* _TASK BRIEF_
Go to the line that contains "Option B!** 🎯" and extract it along with every line after it, exactly, through the end of the data below.

···

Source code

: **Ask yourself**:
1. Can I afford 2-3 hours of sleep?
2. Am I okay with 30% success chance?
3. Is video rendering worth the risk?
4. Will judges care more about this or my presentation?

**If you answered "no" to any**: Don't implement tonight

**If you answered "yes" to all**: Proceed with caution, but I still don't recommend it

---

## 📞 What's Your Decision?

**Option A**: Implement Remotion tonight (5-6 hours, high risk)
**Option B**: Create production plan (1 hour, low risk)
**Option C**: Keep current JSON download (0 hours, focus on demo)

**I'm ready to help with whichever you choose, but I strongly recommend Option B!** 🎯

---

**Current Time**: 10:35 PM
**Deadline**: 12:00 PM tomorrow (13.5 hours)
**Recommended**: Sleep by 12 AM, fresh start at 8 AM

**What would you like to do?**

···

* _RESULT BELOW_
**I'm ready to help with whichever you choose, but I strongly recommend Option B!** 🎯

---

**Current Time**: 10:35 PM
**Deadline**: 12:00 PM tomorrow (13.5 hours)
**Recommended**: Sleep by 12 AM, fresh start at 8 AM

**What would you like to do?**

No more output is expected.